The need for adequate preoperative diagnosis in the field of congenital heart surgery cannot be overemphasized. To this end many centers routinely use Intraoperative Trans-Esophageal Echocardiography (ITEE). Mayo clinic group in a study of 1002 congenital heart disease patients demonstrated that ITEE had major impact in 13.4% of cases defined as revealing any undetected pre or intaoperative information requiring an otherwise non-performed procedure during the surgery; however, the ASD secundum subset (67 cases) was the only primary diagnosis in this study that ITEE had zero major impact on and routine ITEE did not seem to be cost effective in this group. In our experience also a comprehensive preoperative Trans-Thoracic Echocardiography (TTE) is considered adequate for delineation of simple cardiac defects such as ASD secundum unless the cardiologist is not satisfied with the quality of the study in which case preoperative TEE, cardiac MRI or ITEE is considered. In contrast to what was just mentioned the following case report serves as an example of inadequate TTE that failed to detect other major concomitant congenital heart defects accompanying an ASD secundum in an 8-year-old girl which had major impact on her operation.

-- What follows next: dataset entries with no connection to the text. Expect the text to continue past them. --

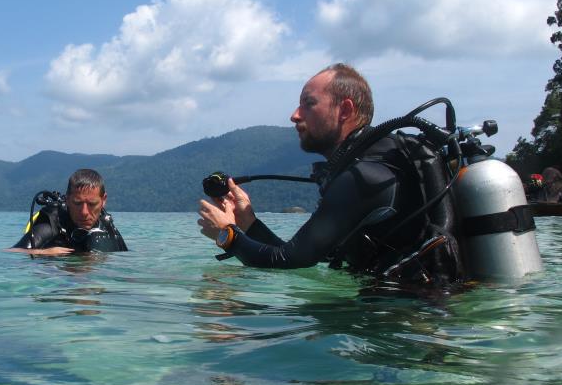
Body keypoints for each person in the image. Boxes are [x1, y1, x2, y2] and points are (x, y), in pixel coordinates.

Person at [197, 63, 461, 282]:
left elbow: (289, 260)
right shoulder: (375, 165)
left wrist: (227, 235)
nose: (294, 115)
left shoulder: (363, 177)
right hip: (419, 313)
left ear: (344, 110)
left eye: (308, 104)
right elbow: (298, 254)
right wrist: (248, 222)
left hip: (412, 321)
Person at [10, 168, 127, 255]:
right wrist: (44, 253)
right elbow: (13, 251)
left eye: (92, 204)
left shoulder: (106, 224)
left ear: (103, 200)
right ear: (68, 200)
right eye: (77, 203)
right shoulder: (52, 223)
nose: (84, 212)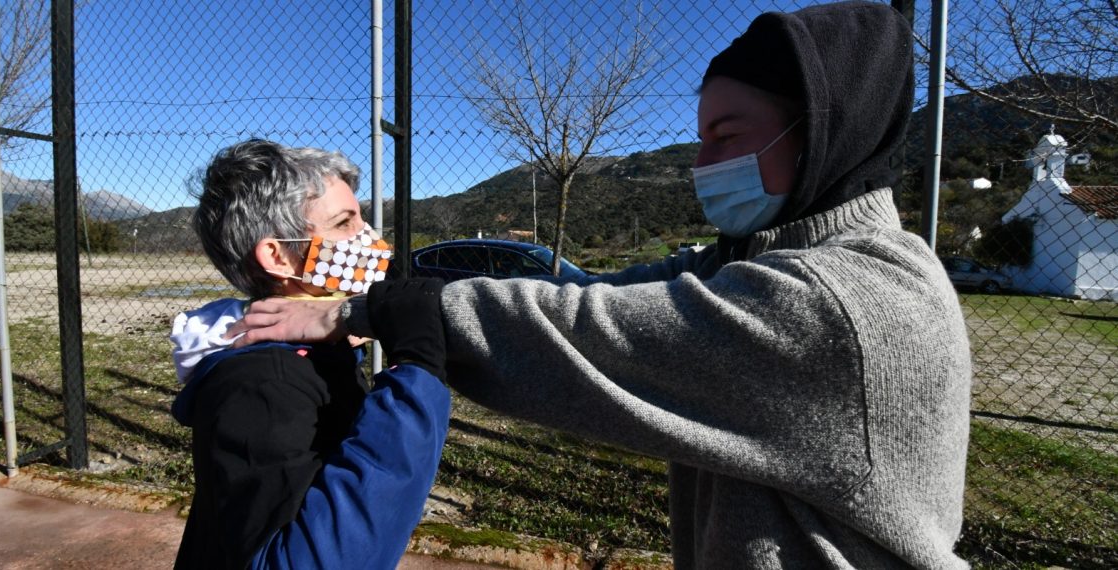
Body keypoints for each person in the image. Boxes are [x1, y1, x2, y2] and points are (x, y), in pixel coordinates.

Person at [228, 2, 972, 568]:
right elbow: (602, 298)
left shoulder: (842, 303)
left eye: (728, 137)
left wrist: (389, 315)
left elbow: (586, 335)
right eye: (701, 136)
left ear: (820, 137)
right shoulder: (759, 260)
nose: (702, 162)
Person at [169, 139, 451, 569]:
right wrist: (416, 372)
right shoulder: (264, 385)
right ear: (278, 256)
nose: (370, 240)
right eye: (344, 223)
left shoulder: (317, 353)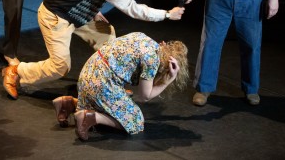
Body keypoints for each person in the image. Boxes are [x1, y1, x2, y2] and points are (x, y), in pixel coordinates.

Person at [2, 0, 186, 99]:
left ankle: (109, 83)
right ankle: (16, 71)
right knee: (60, 67)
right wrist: (168, 14)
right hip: (57, 17)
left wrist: (93, 10)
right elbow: (133, 9)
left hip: (80, 15)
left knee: (108, 38)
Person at [52, 32, 190, 141]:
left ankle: (68, 104)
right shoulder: (152, 60)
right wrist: (169, 79)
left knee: (121, 98)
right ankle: (90, 118)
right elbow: (144, 96)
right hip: (101, 84)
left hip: (88, 73)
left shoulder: (143, 37)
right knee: (136, 123)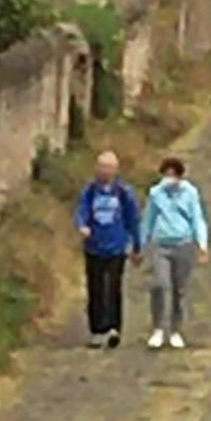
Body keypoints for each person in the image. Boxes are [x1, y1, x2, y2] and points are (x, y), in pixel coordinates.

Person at [74, 149, 142, 349]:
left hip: (116, 247)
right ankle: (97, 330)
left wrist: (137, 246)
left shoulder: (123, 192)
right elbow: (81, 210)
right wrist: (82, 225)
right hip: (94, 247)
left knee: (113, 288)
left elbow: (133, 219)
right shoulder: (89, 191)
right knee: (95, 289)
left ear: (116, 170)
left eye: (109, 168)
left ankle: (113, 328)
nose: (105, 171)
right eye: (102, 167)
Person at [140, 155, 210, 350]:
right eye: (166, 175)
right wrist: (140, 244)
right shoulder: (156, 193)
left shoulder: (190, 193)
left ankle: (176, 330)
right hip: (161, 244)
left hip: (184, 245)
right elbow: (148, 220)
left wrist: (202, 245)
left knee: (180, 289)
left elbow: (197, 219)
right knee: (159, 285)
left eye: (173, 175)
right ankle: (157, 329)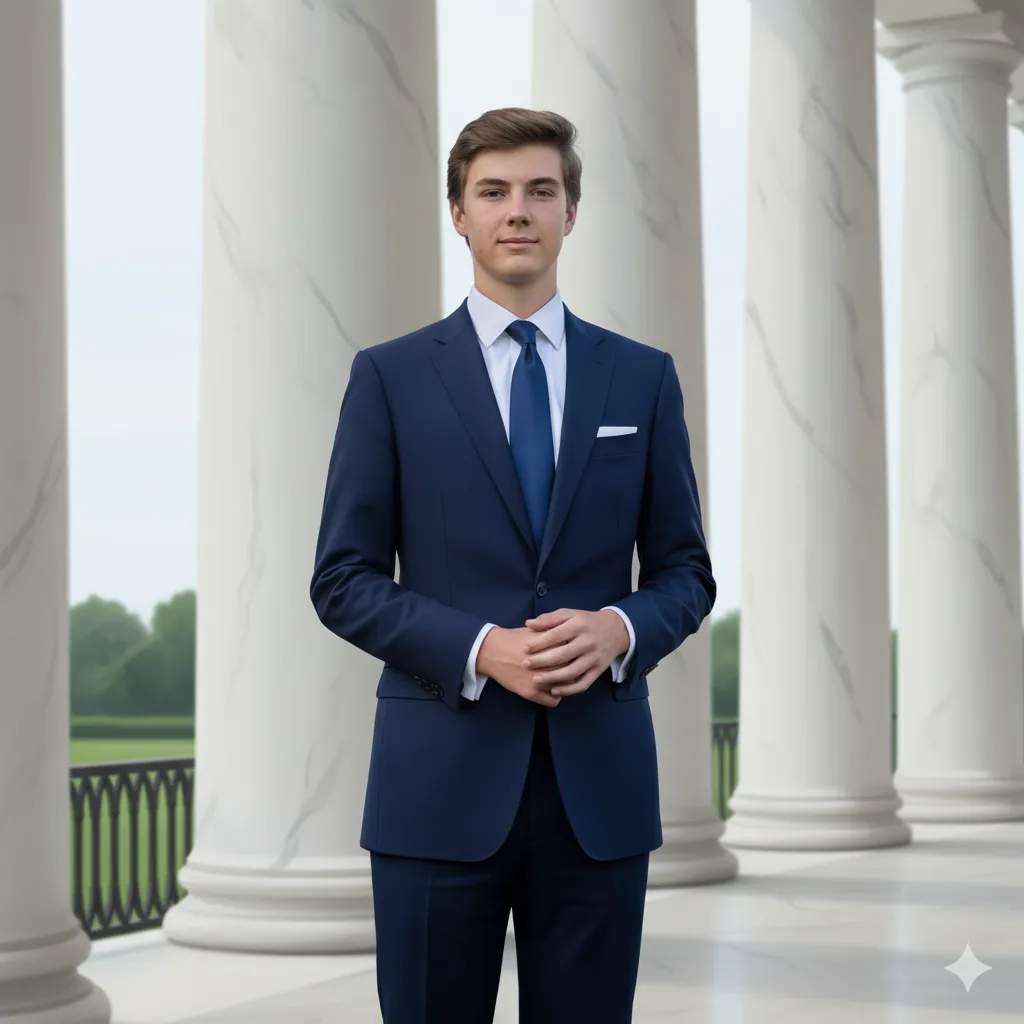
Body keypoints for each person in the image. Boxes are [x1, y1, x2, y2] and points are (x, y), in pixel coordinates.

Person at [310, 107, 715, 1024]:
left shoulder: (642, 378)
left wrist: (620, 628)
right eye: (493, 192)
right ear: (459, 214)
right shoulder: (392, 377)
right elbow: (342, 578)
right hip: (436, 785)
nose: (518, 210)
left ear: (573, 212)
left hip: (598, 793)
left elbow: (687, 571)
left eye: (541, 190)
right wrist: (478, 646)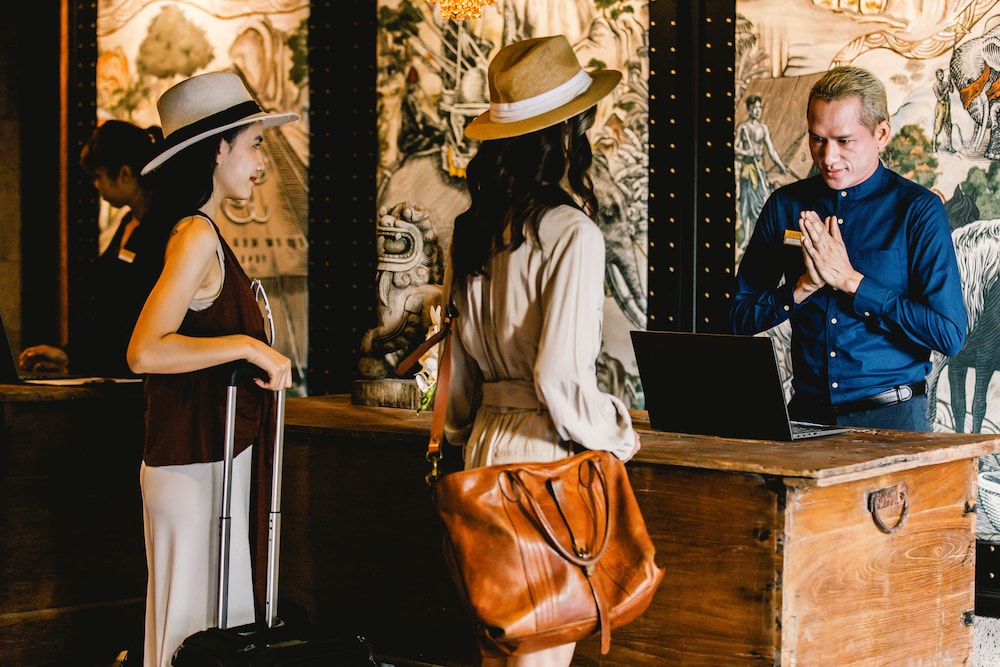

This case report merits special consideration not only because of the very rare constellation of ASD, IIVC, Scimitar Syndrome, and anomalous systemic arterial supply of the lung, but also what the appropriate management should be while three of these four anomalies were discovered during the operation. It is not unheard-of for surgeons to come across new pathologies during the operation, but it is very unlikely for these new findings to change the nature of the procedure. In current practice TTE is considered adequate for the preoperative evaluation of ASD secundum and a detailed comprehensive echocardiography is expected to obviate the need for routine invasive diagnostic tests such as cardiac catheterization or even ITEE [1, 2]. Preoperative TTE should include evaluation of all pulmonary veins. Occasionally they are not visualized due to poor acoustic window; in which case preoperative TEE, cardiac MRI or ITEE should be considered if not routinely performed . Subcostal view in TTE should delineate Scimitar syndrome  and IIVC with Azygos continuation should also be readily diagnosed from this window . Unfortunately these pathologies were missed in the preoperative TTE and were first diagnosed during the surgery. After IIVC was discovered intraoperatively the subject was raised to abort the operation and perform cardiac catheterization to accurately describe concomitant cardiac anomalies before proceeding further, but we ultimately decided to continue the operation and not to impose the risk of another surgery. Several surgical techniques are available to correct scimitar syndrome which are best summarized in the paper by Gudjonsson et al . We applied the surgical technique introduced by Shumacker and Judd, which includes transfer of the anomalous pulmonary vein to the right atrium adjacent to the ASD and then baffling its flow across towards the left atrium . Several other congenital anomalies are also reported in patients with IIVC including visceral heterotaxy and polysplenia which were absent in our case .
Although preoperative TTE is considered adequate for the delineation of ASD secundum and its associated cardiac anomalies, this case report shows how an inadequate TTE can complicate the operation. Accordingly cardiologists should attempt to identify the site of drainage for all four pulmonary veins in the preoperative TTE and if there is any doubt about the quality of the study preoperative TEE, cardiac MRI or ITEE should be requested especially in centers where ITEE is not routinely performed for simple congenital heart surgeries such as ASD secundum closure.
Written informed consent was obtained from the patient for publication of this case report and any accompanying images. A copy of the written consent is available for review by the Editor-in-Chief of this journal.